Building up an impressive physique.
Collecting more stuff.
That's what we've allowed to become the definition of success. But what if we changed that? What if we allowed ourselves to develop our own definition of success, one that isn't idolized by the tabloids or a Super Bowl commercial.
One that focuses on our passion and our unique gift to this world. We lose sight of our passion and our purpose when we live our lives for someone else's definition of success. We take aim on someone else's target and fire. We lean our ladder against someone else's building.
Yes, you could ditch all of this and just be -- just breathe. That's very zen. I get that. But, for anyone that has a steady meditation practice, you know that "just being" is the steepest ladder to climb. It's by no means an easy breezy cake walk.
If we're not growing, we're dying, so it makes sense to climb.
Three Questions to Ask to Find Purpose
To help aim the ladder in the right direction, there are three questions to ask oneself:
- What is your passion?
- What pays well?
- What are you really talented at?
And then, taking a look at all three answers, you should get several different ladders to choose from. Then, ask a fourth question to choose the best ladder.

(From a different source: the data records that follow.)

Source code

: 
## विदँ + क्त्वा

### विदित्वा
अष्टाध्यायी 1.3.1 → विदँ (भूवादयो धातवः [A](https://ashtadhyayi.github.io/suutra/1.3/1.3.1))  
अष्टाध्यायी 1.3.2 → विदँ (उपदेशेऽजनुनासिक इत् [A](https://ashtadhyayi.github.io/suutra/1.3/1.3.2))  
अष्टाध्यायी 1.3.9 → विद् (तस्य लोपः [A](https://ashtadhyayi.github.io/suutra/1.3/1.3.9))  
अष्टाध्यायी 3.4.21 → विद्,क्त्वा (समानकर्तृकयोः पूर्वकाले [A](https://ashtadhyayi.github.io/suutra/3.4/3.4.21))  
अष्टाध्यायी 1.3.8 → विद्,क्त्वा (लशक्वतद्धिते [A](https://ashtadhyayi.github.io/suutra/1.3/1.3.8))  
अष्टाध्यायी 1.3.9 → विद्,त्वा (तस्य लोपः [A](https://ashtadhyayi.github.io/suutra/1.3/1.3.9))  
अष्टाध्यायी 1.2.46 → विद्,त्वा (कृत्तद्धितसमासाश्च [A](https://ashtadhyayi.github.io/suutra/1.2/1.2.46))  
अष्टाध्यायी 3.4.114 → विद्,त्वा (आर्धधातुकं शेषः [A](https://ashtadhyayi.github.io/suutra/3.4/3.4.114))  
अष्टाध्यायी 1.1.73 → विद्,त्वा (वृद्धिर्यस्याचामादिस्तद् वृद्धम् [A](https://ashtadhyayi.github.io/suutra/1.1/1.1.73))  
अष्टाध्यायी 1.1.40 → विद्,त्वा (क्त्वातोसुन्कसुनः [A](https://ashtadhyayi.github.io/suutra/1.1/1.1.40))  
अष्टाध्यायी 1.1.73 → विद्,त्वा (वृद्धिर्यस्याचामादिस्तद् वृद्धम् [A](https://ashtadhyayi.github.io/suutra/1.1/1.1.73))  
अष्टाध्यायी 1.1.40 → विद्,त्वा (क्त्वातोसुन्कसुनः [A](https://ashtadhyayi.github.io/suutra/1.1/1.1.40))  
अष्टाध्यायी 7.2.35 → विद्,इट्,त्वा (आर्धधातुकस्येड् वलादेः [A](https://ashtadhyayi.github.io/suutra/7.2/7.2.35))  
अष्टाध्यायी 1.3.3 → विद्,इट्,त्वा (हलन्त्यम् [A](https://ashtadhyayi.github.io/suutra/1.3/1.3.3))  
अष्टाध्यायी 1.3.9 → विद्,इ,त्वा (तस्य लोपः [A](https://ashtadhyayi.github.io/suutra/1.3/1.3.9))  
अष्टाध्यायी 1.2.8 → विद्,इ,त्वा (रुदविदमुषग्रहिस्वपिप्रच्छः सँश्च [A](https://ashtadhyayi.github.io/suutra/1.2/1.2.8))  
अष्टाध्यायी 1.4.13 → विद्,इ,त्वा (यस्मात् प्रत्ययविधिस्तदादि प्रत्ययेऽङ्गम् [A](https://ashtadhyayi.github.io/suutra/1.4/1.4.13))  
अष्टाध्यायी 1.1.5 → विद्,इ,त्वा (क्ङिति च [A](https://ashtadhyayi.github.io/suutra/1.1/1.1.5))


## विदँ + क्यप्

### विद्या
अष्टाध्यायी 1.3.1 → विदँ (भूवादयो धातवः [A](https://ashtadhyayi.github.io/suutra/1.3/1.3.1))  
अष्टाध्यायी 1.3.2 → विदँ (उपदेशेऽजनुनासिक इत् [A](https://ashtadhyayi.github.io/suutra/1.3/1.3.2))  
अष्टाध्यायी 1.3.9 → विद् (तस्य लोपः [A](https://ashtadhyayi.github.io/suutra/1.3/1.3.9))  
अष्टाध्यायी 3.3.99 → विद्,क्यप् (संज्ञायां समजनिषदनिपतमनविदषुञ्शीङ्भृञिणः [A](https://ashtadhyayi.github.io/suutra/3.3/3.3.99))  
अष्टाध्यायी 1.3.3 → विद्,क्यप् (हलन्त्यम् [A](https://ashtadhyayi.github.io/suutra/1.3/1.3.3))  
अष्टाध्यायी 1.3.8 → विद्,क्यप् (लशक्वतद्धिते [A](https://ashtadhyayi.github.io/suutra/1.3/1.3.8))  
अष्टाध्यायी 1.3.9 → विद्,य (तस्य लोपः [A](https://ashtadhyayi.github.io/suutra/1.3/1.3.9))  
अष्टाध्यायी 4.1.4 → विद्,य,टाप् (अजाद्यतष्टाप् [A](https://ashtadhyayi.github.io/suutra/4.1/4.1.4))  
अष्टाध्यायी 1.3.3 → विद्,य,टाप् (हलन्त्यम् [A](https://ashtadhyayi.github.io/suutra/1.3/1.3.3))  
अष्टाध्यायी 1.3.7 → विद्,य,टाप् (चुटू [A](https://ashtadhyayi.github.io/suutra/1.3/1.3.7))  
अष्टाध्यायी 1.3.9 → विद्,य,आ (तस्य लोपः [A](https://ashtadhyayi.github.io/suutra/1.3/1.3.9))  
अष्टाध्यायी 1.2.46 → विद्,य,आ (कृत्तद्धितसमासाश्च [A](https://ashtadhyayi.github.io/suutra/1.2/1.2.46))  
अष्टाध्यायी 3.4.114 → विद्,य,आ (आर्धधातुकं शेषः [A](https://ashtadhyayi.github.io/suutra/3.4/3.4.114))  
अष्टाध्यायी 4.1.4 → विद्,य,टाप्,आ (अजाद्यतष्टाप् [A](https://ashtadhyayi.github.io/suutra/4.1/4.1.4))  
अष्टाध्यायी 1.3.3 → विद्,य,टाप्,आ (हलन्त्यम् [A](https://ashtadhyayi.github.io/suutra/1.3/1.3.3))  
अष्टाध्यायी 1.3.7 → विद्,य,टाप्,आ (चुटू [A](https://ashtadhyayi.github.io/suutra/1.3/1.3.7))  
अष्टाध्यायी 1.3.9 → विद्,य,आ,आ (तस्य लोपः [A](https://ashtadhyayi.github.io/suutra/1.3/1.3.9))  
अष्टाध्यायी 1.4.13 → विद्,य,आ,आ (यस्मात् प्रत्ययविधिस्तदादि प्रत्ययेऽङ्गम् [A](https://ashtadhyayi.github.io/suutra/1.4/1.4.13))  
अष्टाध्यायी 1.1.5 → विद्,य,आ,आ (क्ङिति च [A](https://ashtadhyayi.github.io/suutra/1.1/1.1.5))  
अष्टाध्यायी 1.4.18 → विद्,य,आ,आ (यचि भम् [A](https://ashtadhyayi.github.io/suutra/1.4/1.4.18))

What does the world need most?
So, what's your definition of success? Where are you leaning your ladder? As you press yourself into your next downward dog, why did you come to your mat today?
Raghunath reminds us that we have a choice; we have the ability to act and make choices in this world. He reminds us of what the Bhagavad Gita calls "atman" -- the spirit within us all that transcends the physical body.
It's a reminder that we are beyond the physical body. We are a spirit within a body, not a body with a spirit.
The ladder we climb stretches beyond this life.